Our observation that TRAIL^−/− mice do not significantly reduce viral titers as substantially from day 4 to 6 p.i. when compared with TRAIL^+/+ mice (Fig. 1 B) suggests that TRAIL-mediated cytotoxicity by CD8⁺ T cells may be more important than the Fas and perforin pathways of cytotoxicity during the early stages of influenza infections. This increased dependence on TRAIL at these early times might relate to the low numbers of influenza-specific CD8⁺ T cells present (18, 23, 34), and hence low functional in vivo E:T ratios in the lungs, an idea that would be consistent with TRAIL-dependent killing of some target cell lines in vitro (46). However, at later stages of infection (i.e., days 6–8 p.i.) when the number of effector CD8⁺ T cells has significantly expanded (18, 23, 34), the loss of TRAIL may be compensated for by the other cytotoxicity pathways, resulting in redundant and overlapping mechanisms of viral control and the 1 log reduction in pulmonary virus levels. Regardless, our results importantly show that a third pathway (i.e., TRAIL/DR5) of cytotoxicity is used along with the previously described Fas- and perforin-dependent killing pathways to eliminate and control influenza virus infection.
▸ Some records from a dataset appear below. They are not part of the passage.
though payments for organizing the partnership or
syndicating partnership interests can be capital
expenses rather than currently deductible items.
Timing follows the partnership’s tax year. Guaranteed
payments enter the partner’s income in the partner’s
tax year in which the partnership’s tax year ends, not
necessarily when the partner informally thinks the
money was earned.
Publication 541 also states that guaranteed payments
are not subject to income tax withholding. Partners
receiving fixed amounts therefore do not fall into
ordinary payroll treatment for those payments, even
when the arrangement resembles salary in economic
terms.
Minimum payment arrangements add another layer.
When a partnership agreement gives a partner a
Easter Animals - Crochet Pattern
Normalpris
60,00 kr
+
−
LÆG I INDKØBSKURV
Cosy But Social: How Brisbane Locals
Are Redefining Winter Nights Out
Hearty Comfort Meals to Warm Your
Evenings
In conclusion, the results presented herein show that TRAIL plays a role in the regulation and control of influenza virus infections. Specifically, the early adaptive influenza-specific CD8⁺ T cell response appears to utilize TRAIL-mediated lysis of DR5⁺ (i.e., TRAIL receptor) influenza-infected cells in addition to FasL/Fas- and perforin/granzyme-dependent cytotoxicity pathways to control influenza virus infection. Furthermore, our results show that TRAIL and DR5 up-regulation by CD8⁺ T cells and pulmonary epithelial cells is closely linked to either the Ag specificity of the T cells or the infection status of the epithelial cells, respectively. This suggests that TRAIL/DR5-specific interactions may partner with TCR/viral peptide-MHCI interactions to allow the targeted elimination of only influenza virus-infected cells.

We thank Drs. Jonathan W. Heusel and Thomas J. Waldschmidt for critical reading of the manuscript.

The authors have no financial conflicts of interest.